## Text section
= = = = = = =

34. The first date of allotment, as admitted in the letter of the petitioner dated
May 15, 2020, was July 3, 1967, which ought to be taken as the date of
possession. The period of 3 years thereafter expired on July 2, 1970.
35. The registered deed of conveyance in favour of the petitioner and his sister
was executed on January 12, 1984 and on November 23, 2004 the Society
granted a 'no objection' certificate for the petitioner and his sister to mutate
the property in their own name. There is absolutely nothing on record or in
the pleadings to indicate that the petitioner and/or Pramila took any step
throughout the period to expedite the groundwork for the purpose of
starting construction within 3 years. Even taking the best case scenario for
the petitioner, the last impediment which could have stood in the way of
the petitioner and/or Pramila commencing construction stood removed on
November 23, 2004 when the Society issued a 'no objection' certificate in
favour of the petitioner and Pramila to mutate the property in their own
name.
36. Even the registered deed of gift was executed by Pramila on July 6, 2012,
which was permissible under Section 92 (3) of the 2006 Act, which
contemplates that such a plot constitutes a transferable immovable
property. Upon such execution, the petitioner became the sole allottee of
the plot. Although it does not make much of a difference, since the
petitioner was all along liable as a joint member, even before the execution
of the gift deed, to undertake construction on the allotted plot of land, the
first endeavour even to obtain sanctioned plan was undertaken by the
petitioner only in or about March, 2020, which is eight years after the
execution of the gift deed.
37. Thus, the petitioner squarely violated the first proviso to Section 88 (a) of
the 2006 Act by not undertaking construction within 3 years from the date
of possession, which mandates the petitioner to surrender the plot of land
in favour of the co-operative Society. In default, as in the present case, the
second proviso is pressed into operation and it is deemed that the plot has
been surrendered by the petitioner and the plot may be re-allotted by the
Society to a new member.
38. The Society has merely invoked the above legal provisions in its show cause
notice dated March 16, 2020 and the subsequent notice dated June 23,
2020, both of which have been challenged in the present writ petition.
39. Secondly, Clause 7 (b) of the Bye-laws of the Society, which has the force of
law and the legality/ vires of which has never been challenged by the
petitioners before any legal forum, stipulates that a member 'must' settle
on the allotted plot within 5 years from allotment, subject to extension by
the Managing Committee with the approval of the Registrar. The petitioner
and/or Pramila never made any attempt to so settle and/or to request for
extension of the time therefor at any point of time.

= = = = = = =

## Records to process
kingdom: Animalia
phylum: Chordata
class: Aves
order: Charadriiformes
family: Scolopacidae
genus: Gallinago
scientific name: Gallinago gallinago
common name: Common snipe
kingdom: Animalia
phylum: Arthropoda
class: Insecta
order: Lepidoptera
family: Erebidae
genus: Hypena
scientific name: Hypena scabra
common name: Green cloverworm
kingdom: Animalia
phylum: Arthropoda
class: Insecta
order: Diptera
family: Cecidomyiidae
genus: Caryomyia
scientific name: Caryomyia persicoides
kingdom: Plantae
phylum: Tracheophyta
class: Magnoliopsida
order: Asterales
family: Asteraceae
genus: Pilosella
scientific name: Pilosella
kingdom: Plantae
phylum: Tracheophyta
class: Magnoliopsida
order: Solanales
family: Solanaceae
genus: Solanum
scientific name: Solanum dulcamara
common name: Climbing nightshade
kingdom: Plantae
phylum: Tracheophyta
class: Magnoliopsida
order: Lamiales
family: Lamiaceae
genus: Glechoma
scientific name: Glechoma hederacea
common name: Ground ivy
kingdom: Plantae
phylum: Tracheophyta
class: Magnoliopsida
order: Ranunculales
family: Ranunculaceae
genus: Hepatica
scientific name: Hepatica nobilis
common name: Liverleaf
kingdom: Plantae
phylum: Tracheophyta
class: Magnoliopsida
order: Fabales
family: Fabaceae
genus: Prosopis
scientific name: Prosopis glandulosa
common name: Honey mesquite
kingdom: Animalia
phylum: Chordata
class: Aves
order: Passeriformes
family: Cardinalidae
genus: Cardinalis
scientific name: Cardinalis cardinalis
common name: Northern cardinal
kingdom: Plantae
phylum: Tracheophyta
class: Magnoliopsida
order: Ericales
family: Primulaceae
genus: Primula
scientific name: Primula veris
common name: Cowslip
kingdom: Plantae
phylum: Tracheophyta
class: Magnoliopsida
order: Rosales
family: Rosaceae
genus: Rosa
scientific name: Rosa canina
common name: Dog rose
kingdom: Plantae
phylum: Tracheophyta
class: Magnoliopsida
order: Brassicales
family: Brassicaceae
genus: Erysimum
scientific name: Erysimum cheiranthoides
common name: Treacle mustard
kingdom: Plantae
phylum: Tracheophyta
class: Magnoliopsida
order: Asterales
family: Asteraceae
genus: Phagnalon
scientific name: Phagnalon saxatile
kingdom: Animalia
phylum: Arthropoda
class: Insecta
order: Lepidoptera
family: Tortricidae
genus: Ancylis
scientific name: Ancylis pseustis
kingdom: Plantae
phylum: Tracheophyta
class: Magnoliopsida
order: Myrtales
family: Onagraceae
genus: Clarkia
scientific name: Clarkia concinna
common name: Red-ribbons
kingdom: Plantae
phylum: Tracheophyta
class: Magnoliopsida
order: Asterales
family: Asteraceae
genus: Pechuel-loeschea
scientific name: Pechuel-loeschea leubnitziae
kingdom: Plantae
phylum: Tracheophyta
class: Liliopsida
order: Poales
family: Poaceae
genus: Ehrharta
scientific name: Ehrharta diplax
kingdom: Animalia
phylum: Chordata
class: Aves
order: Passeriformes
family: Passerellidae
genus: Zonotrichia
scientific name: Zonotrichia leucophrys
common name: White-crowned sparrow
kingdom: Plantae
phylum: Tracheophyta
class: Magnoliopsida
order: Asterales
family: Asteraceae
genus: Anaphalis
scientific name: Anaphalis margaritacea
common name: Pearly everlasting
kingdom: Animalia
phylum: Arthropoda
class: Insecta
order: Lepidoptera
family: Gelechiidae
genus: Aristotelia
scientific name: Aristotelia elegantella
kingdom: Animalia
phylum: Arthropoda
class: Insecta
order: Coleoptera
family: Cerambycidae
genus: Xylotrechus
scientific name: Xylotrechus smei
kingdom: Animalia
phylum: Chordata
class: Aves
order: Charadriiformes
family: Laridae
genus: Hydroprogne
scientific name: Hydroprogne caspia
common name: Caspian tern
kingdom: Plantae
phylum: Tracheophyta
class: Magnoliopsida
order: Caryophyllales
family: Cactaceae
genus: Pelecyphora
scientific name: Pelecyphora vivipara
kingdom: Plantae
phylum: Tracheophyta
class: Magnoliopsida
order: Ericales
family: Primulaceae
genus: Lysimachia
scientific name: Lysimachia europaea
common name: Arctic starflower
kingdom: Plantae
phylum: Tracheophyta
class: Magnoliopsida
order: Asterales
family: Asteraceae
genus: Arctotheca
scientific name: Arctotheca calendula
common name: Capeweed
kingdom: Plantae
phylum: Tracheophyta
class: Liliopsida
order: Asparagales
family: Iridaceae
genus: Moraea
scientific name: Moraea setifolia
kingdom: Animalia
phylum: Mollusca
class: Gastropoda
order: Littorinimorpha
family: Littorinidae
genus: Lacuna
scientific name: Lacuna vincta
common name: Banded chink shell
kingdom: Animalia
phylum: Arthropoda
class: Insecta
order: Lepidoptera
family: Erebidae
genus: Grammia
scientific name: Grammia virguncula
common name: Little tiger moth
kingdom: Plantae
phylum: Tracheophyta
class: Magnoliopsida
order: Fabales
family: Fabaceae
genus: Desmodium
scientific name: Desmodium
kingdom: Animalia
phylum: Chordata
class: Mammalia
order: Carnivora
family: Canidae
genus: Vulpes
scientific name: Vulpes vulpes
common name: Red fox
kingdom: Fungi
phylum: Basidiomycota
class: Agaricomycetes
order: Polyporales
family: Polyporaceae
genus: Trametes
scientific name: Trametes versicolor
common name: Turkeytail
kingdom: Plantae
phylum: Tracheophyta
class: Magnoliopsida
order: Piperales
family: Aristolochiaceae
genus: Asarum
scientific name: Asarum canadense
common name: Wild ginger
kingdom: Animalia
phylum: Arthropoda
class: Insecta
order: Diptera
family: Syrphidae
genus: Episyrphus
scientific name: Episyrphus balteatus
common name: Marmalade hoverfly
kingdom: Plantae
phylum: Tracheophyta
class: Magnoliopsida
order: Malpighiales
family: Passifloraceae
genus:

= = = = = = =

## Task requirements
1. Reproduce the listing lines from the one containing "scientific name: Lacuna vincta" through the one containing "family: Syrphidae", both included, with nothing altered.
2. Write a continuation of the judgment excerpt on the Society's allotted plot, picking up after its final sentence.
The judgment excerpt and the listing are unrelated to each other.

## Written responses
1.
scientific name: Lacuna vincta
common name: Banded chink shell
kingdom: Animalia
phylum: Arthropoda
class: Insecta
order: Lepidoptera
family: Erebidae
genus: Grammia
scientific name: Grammia virguncula
common name: Little tiger moth
kingdom: Plantae
phylum: Tracheophyta
class: Magnoliopsida
order: Fabales
family: Fabaceae
genus: Desmodium
scientific name: Desmodium
kingdom: Animalia
phylum: Chordata
class: Mammalia
order: Carnivora
family: Canidae
genus: Vulpes
scientific name: Vulpes vulpes
common name: Red fox
kingdom: Fungi
phylum: Basidiomycota
class: Agaricomycetes
order: Polyporales
family: Polyporaceae
genus: Trametes
scientific name: Trametes versicolor
common name: Turkeytail
kingdom: Plantae
phylum: Tracheophyta
class: Magnoliopsida
order: Piperales
family: Aristolochiaceae
genus: Asarum
scientific name: Asarum canadense
common name: Wild ginger
kingdom: Animalia
phylum: Arthropoda
class: Insecta
order: Diptera
family: Syrphidae

2.
40. On failure to do so, as per the provisions of Clause 7 (b) of the Bye-laws of
the Society, the petitioner and/or Pramila stood excluded from membership
and were liable to forfeiture of the share money by way of compensation
and, subject to approval of a General Meeting, the Society was entitled to
take back the land allotted to the petitioner and his sister and return the
price paid by them, less any contribution assessed or expenses incurred for
purposes as mentioned in Clause 7 (c). On the occurrence of such event,
the matter has to be brought to the notice of the Registrar, immediately
after the General Meeting, for his opinion which shall be final and
conclusive.
41. In the present case, however, the stage of taking back the land from the
petitioner and Pramila and/or the petitioner exclusively has not arisen yet,
since the impugned notices merely intimated the petitioner about the legal
consequences of their actions and omissions. It is always open to the
Society to take such subsequent steps of retrieving the plot in accordance
with the latter portion of Clause 7 (b) later on, which cannot be
prematurely precluded at this juncture.
42. Even apart from Clause 7 (b) of the Bye-laws and Section 88 (a) of the 2006
Act and its provisos, Section 87(1)(e) of the Act stipulates, as one of the
eligibility criteria for membership of a housing co-operative Society, that
the member has to have "genuine need for housing or additional
accommodation from such co-operative Society". Since the petitioner
and/or Pramila did not care to undertake construction or take steps in that
regard till decades after allotment and acquisition of possession of the plot,
such criterion is not satisfied in the case of the petitioner and/or Pramila,
thereby denuding them from the eligibility for membership of the Society.
43. Over and above all the above factors, sub-section (6) of Section 92 of the
2006 Act, which enumerates the rights of members, provides that the cost
of work of maintenance, repair, replacement of common areas and facilities
(including additions and improvements) in accordance with the bye-laws of
the co-operating housing Society and building rules of the concerned
municipality/notified area authority/ other competent authority, as
prescribed, shall be apportioned amongst members of the Society in the
prescribed manner.
44. Admittedly, the present writ petitioner was a defaulter in payment of
maintenance charges as claimed by the Society. The flimsy pretext pleaded
in the writ petition, that the petitioner had not constructed and has not
been living in the disputed plot, is utterly irrelevant for the purpose of
Section 92 (6) of the 2006 Act. Thus, the petitioner shirked his liability on
the score of making payments for maintenance charges as well.
45. As such, even without invoking Rules 132 and 133 of the 2011 Rules,
which envisage cessation of membership and expulsion of members
respectively, the impugned notices of the Society to the petitioner were well
within the limits of their authority and valid in the eye of law, in the
circumstances of the case.
46. The membership eligibility criterion in Section 87(1)(e) of the 2006 Act is
echoed in Rule 131 (5) of the 2011 Rules. While the former stipulates, as a
necessary eligibility criterion for membership, genuine need of the member
for housing or additional accommodation from the co-operative Society, the
latter goes a step further by providing that no person shall be admitted as a
member of a co-operative housing Society who is not considered by a board
thereof as one having genuine need for housing or additional
accommodation from such Society.
47. The present writ petitioner has miserably failed to satisfy such yardstick,
rather, acted to the contrary by sitting tight over his allotment of the plot of
land and membership for several years after the stipulated statutory period
before even taking preliminary steps leading to undertaking construction,
let alone actually undertake construction on the disputed plot.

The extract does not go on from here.